I came for an internship, and then I got a job in Denmark. And we reconnected. Ruth and I always stayed connected, but of course there were years when I was studying and we would just talk on Skype or on the phone. Now I feel so happy and so blessed, now I’m in Denmark and I’m married, but they are my second family. Because my Russian family are all back home and it is hard to go back there. When I was moving to Denmark I did not consider it as leaving my country. My hometown was 12 hours by train away from Moscow and it was not like I was going there often. When I was moving to Denmark, it was like a two hour flight to Moscow, it never felt so far. But when Covid hit and the war came, suddenly there were these borders, suddenly you are far away. You cannot just go on a plane and two hours later you are back in your home country. It is not as easy anymore. My friends and everyone who is outside of Russia is struggling to go home. Now it is very expensive, and also with Covid there were all these quarantine rules and tests. So I was very happy that I had this second family, like second parents, to be around, and that made it so much easier. I can go there for holidays, and every year we have this Christmas cookie tradition. She would gather all the grand children and we would make cookies together. Also, Ruth and her new partner Sven were like a family to me on my wedding in March this year, and because of all the visa restrictions, my family could not be there and it was very tough for me. But Ruth and Sven were there as part of my family, and that was something I will always be grateful for.
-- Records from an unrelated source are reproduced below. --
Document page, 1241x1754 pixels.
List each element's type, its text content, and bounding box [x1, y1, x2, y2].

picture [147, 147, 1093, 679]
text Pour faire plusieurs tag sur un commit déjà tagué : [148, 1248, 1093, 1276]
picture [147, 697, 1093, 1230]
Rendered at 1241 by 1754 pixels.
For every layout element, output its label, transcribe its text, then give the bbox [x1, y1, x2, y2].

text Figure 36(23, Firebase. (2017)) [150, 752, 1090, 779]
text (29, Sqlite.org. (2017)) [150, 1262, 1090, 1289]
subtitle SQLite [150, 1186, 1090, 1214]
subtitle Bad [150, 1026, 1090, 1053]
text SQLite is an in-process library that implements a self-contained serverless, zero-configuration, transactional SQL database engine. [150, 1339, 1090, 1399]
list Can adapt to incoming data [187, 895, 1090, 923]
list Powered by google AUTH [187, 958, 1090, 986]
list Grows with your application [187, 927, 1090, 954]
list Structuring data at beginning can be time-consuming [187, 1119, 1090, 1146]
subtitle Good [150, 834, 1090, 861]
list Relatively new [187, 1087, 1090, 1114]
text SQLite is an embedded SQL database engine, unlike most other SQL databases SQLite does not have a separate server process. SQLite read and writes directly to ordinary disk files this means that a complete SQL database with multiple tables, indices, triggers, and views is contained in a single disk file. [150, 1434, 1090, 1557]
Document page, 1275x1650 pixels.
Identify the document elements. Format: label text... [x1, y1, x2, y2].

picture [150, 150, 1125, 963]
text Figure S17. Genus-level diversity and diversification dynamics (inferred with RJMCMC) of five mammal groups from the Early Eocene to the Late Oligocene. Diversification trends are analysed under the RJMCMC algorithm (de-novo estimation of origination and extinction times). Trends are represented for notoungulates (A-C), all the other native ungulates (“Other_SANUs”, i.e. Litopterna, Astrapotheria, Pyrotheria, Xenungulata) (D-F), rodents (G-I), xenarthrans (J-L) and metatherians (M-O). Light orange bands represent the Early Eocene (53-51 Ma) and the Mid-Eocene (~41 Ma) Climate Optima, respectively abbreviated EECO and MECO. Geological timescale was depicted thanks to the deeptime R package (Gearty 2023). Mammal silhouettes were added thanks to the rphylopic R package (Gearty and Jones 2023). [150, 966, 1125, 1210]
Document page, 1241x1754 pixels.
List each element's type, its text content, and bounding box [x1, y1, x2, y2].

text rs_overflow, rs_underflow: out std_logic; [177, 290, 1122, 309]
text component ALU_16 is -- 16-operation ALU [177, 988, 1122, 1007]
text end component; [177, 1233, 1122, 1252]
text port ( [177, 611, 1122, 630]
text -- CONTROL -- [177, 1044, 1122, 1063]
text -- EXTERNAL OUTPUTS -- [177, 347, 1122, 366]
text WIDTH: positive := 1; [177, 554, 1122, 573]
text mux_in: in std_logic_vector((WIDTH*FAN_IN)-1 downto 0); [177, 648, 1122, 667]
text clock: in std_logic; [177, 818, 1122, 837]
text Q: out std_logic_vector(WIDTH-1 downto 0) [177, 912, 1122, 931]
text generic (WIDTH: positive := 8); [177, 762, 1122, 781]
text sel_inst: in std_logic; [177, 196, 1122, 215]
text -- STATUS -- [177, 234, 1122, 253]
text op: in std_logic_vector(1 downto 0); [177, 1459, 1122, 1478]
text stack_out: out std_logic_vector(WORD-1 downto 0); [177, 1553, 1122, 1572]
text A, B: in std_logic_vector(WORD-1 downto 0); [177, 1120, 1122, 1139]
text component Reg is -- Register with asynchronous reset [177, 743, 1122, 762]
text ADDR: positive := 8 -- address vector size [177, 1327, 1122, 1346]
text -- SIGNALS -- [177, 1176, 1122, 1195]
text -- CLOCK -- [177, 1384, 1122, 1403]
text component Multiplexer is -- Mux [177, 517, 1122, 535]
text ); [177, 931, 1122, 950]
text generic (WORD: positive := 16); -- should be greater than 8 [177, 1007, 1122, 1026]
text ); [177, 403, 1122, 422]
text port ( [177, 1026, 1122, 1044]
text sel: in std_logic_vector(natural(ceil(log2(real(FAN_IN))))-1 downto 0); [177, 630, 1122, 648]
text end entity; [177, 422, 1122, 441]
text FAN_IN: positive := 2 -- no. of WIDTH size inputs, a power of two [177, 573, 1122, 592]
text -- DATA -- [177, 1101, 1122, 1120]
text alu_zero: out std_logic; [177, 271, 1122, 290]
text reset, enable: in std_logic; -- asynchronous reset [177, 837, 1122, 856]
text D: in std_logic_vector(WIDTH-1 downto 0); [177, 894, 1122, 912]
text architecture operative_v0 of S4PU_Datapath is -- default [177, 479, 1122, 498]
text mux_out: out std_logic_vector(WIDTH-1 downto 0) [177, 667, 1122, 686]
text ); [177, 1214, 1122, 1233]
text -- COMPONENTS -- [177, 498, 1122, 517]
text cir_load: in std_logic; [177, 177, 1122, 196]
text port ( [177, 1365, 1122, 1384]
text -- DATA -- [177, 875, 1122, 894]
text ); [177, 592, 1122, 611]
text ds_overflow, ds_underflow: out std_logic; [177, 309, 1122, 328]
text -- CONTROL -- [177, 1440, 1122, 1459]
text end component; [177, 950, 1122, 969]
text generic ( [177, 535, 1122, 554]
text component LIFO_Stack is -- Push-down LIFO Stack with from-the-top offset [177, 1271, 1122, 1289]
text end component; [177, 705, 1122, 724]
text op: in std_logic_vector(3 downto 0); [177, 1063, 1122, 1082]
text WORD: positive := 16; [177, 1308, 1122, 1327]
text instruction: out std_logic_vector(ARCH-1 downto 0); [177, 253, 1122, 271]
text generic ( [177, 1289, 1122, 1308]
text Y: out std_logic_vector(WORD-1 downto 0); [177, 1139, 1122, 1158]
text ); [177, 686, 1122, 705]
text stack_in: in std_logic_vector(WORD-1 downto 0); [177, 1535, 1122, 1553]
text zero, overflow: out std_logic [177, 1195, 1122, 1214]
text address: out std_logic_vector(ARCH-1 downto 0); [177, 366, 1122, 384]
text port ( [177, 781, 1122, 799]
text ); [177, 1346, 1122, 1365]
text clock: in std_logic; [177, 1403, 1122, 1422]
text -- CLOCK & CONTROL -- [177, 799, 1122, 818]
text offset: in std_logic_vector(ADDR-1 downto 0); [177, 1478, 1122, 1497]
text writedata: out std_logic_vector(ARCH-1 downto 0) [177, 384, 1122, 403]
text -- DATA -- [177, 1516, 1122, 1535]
So that is the story, the person that changed my life. I think she has this way about her, just doing something for someone. And I think it was not only for us, but she was also helping when the Syrian crisis hit, when she invited Syrian refugees in their home and prepared them a home-cooked meal, you know something like that. Nowadays it is a time where you put something on your instagram, show your stance, but she was never like that, she really did things. Also she did not brag about it, I mean she would tell people about us, but she would not talk about herself, it was never about herself. And she has many own children and grandchildren, they all take on these same values, they are very kind and polite and welcoming. I am 30 years old now, and when I come they welcome me, and some even say they consider me their sister, because I have been there so much. 

That is my story, and I’m glad that it will be remembered. Because memories fade and things fade, but if it will be published, it will be great.